Dataset extract
^^^^^^^^
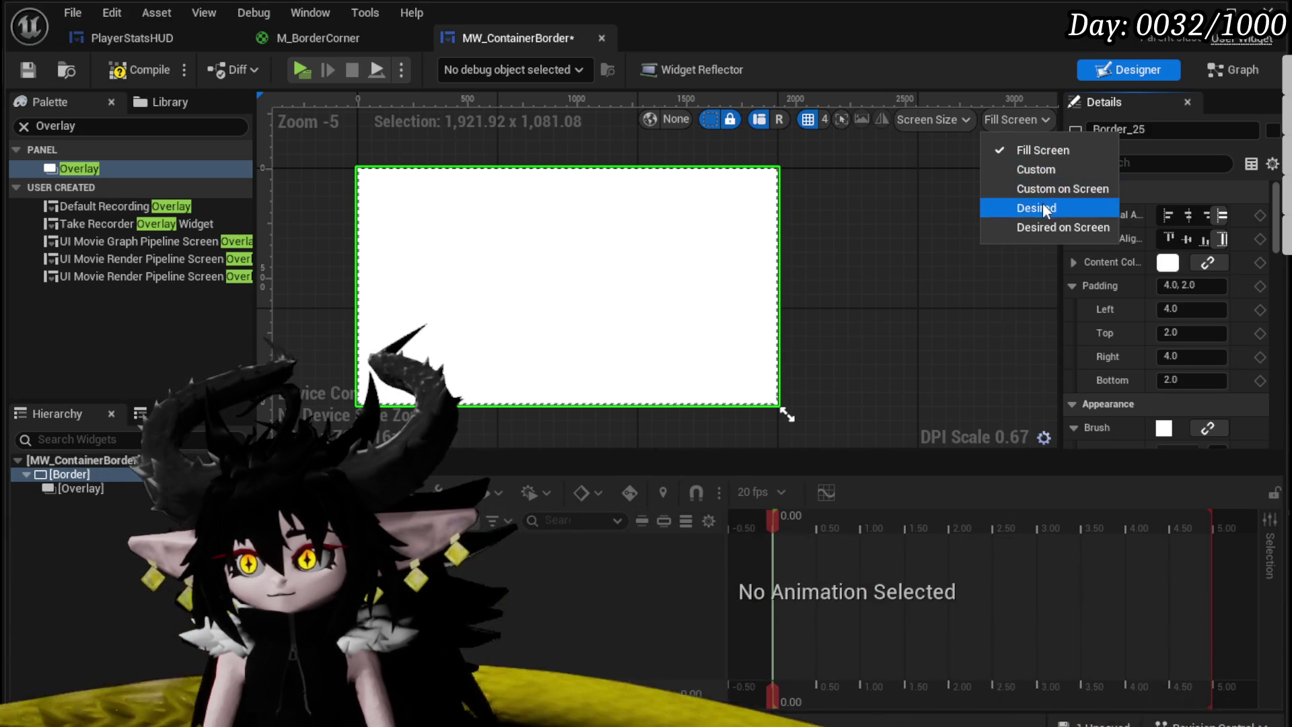
Step: Preview the widget at its Desired size and compile MW_ContainerBorder
click(1043, 205)
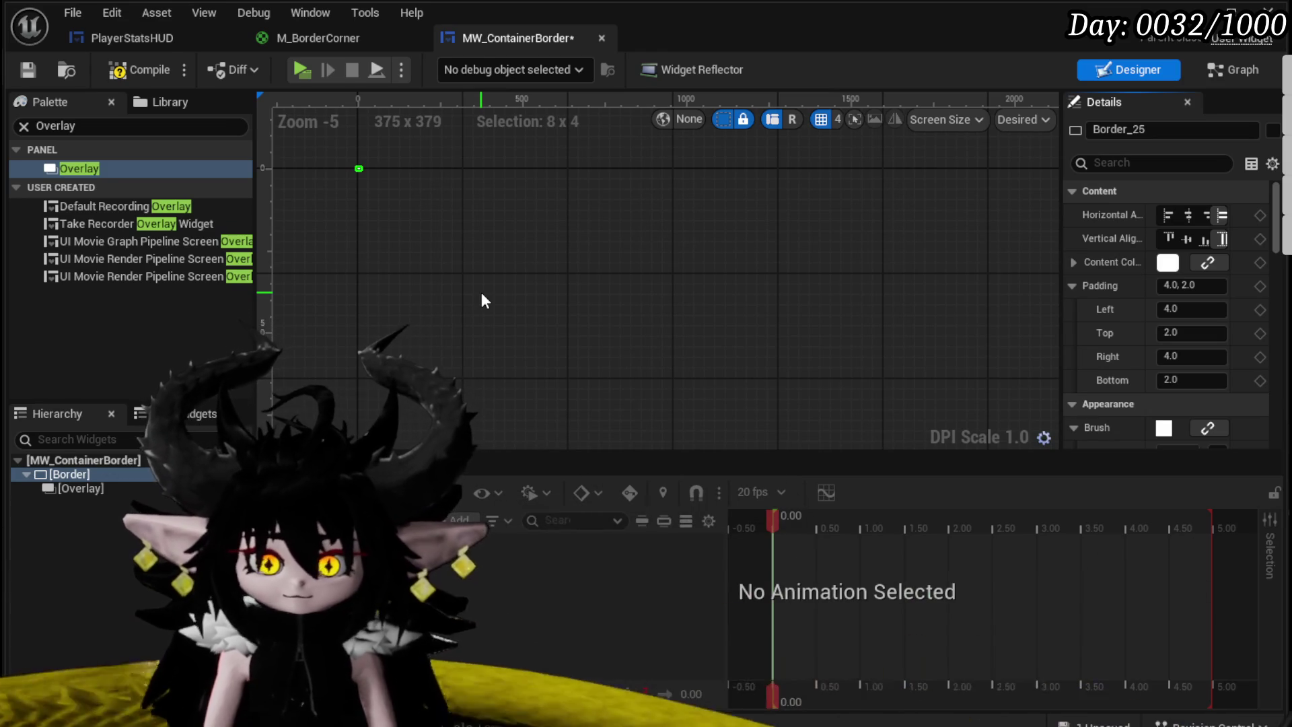
scroll(427, 255, up, 2)
scroll(430, 269, up, 9)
^^^^^^^^
What the task asks
For every line above, produce an exact transcription that omits the images.

Exercise result
Step: Preview the widget at its Desired size and compile MW_ContainerBorder
click(1043, 205)
scroll(427, 255, up, 2)
scroll(430, 269, up, 9)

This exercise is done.